MEETING THE CHALLENGE
Health First executed a physician support model of significant scale: More than 50 at-the-elbow physicians were deployed across the facilities, including emeritus-level advisors, former CMIOs, physician informaticists and physicians with extensive go-live experience from multiple partnering organizations.
"These individuals were strategically assigned across inpatient units, emergency departments, procedural environments and ambulatory practices to ensure no clinician was ever far from knowledgeable peer support," Boggs recalled.
"The emeritus physicians played a uniquely important role," he continued. "Their years of experience guiding other organizations through similar transitions meant they understood both the predictable pain points and the unexpected disruptions that clinicians experience in the first hours and days of a go-live."
They worked closely with internal clinical leadership, operational readiness teams and command center structure, helping refine escalation pathways, adjust support staffing hour-by-hour, and provide practical coaching to both frontline clinicians and local leaders.
"Logistically, we met with bedside medical staff leaders as a group daily to discuss illuminated issues, distribute solutions and consolidate progress," he said. "Our model used layered physician support. Emeritus advisors focused on high-complexity problem-solving and real-time pattern recognition.
"Experienced CMIOs and physician builders from multiple organizations worked directly with clinicians to resolve workflow issues at the bedside or immediately escalate high-acuity concerns," he continued. "Internal clinical champions provided context on local practice norms."
This combination – external expertise plus internal alignment – created a resilient structure that allowed staff to detect issues, address them quickly, and maintain calm operational flow during a period that can easily become chaotic, he added.
RESULTS
The clearest result was that the clinician support model functioned with greater reliability and consistency than staff would have achieved without an experienced "eyes-on-the-ground" advisor, Boggs reported.
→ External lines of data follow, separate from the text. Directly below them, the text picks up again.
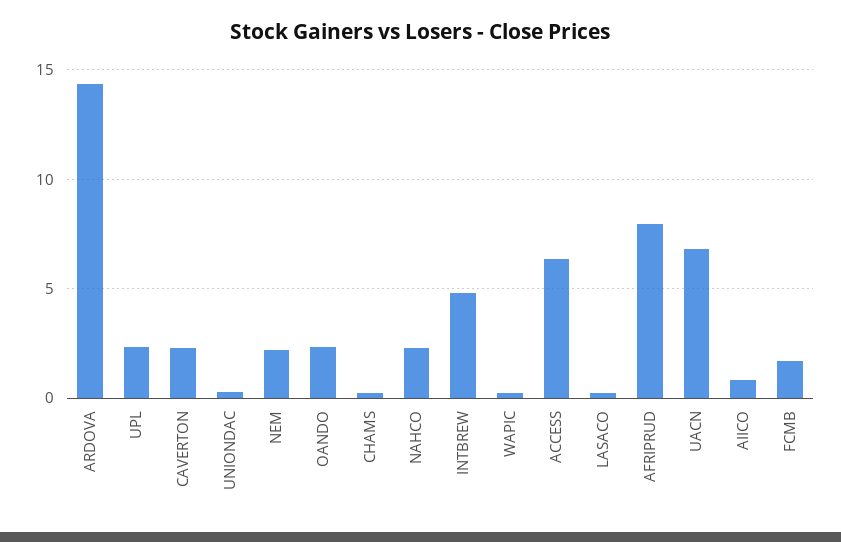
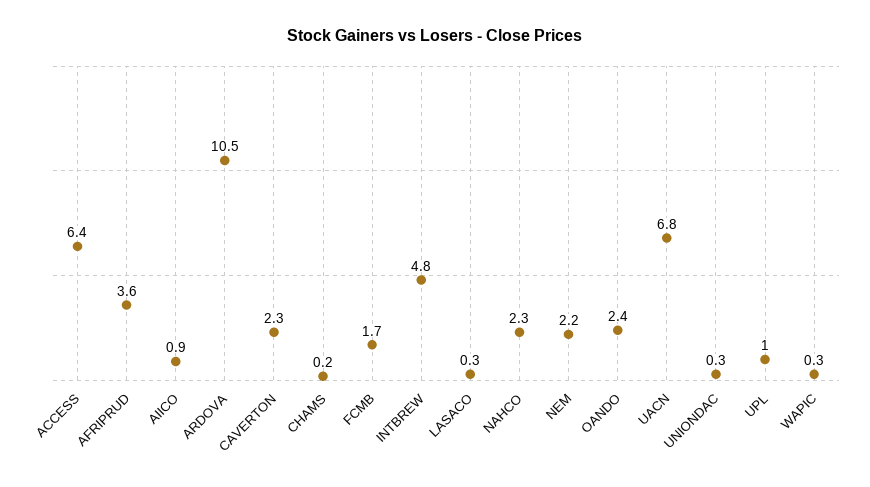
  {
-   "ARDOVA": 14.5,
+   "ARDOVA": 10.5,
-   "UPL": 2.5,
+   "UPL": 1,
    "CAVERTON": 2.3,
    "UNIONDAC": 0.3,
    "NEM": 2.2,
    "OANDO": 2.4,
    "CHAMS": 0.2,
    "NAHCO": 2.3,
    "INTBREW": 4.8,
    "WAPIC": 0.3,
    "ACCESS": 6.4,
    "LASACO": 0.3,
-   "AFRIPRUD": 8,
+   "AFRIPRUD": 3.6,
    "UACN": 6.8,
    "AIICO": 0.9,
    "FCMB": 1.7
  }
"At-the-elbow support was not treated as an informal add-on – it was operationalized with defined workflows for intake, escalation and resolution," he explained. "Clinicians experienced faster answers in the moment, fewer dead ends, and a clearer sense that the organization was listening and acting.
"That reduced frustration, prevented workflow workarounds, and helped stabilize documentation, ordering and communication patterns far earlier than typically expected in a go-live of this scale," he continued. "This plan delivered the credibility that matters enormously during a major transition – confidence is an operational asset."
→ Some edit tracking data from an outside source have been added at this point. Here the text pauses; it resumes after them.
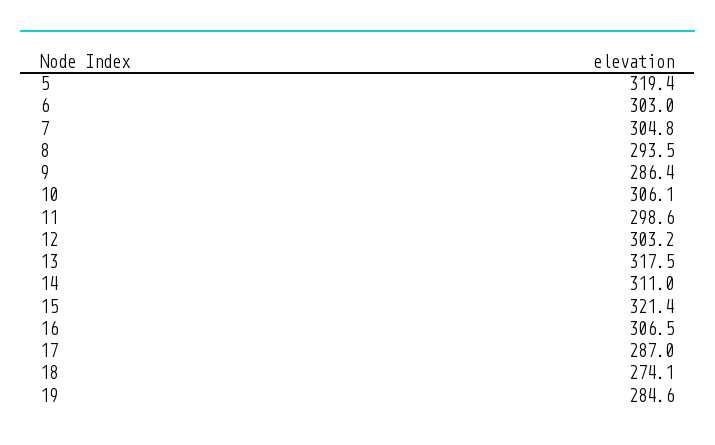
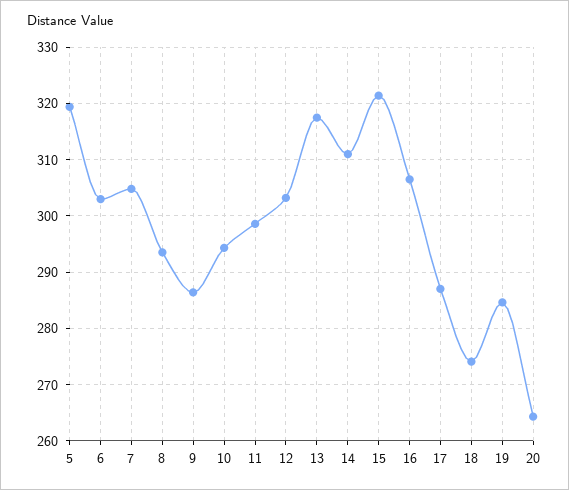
  {
    "5": 319.4,
    "6": 303,
    "7": 304.8,
    "8": 293.5,
    "9": 286.4,
-   "10": 306.1,
+   "10": 294,
    "11": 298.6,
    "12": 303.2,
    "13": 317.5,
    "14": 311,
    "15": 321.4,
    "16": 306.5,
    "17": 287,
    "18": 274.1,
-   "19": 284.6
+   "19": 284.6,
+   "20": 264
  }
Operationally, the presence of emeritus and experienced at-the-elbow physicians enabled more structured and disciplined stabilization, he added. Instead of accumulating hundreds of undifferentiated issues, staff rapidly triaged concerns into safety-critical, throughput-critical and optimization-tier categories.
"Emeritus advisors helped ensure the organization did not overreact to every request equally or prematurely alter workflows without understanding downstream consequences," Boggs noted. "That allowed us to maintain steady improvement while avoiding unnecessary operational variability.
"Finally, the program strengthened leadership alignment and communication," he continued. "Clinicians received consistent messaging, reliable support and clear expectations. Internal leaders benefited from external pattern recognition that kept our decision making grounded and efficient."
The net effect was a smoother, safer and more controlled transition – an outcome that would have been far more difficult without the scale and expertise of the physician at-the-elbow program and the emeritus advisors whose experience proved invaluable, he concluded.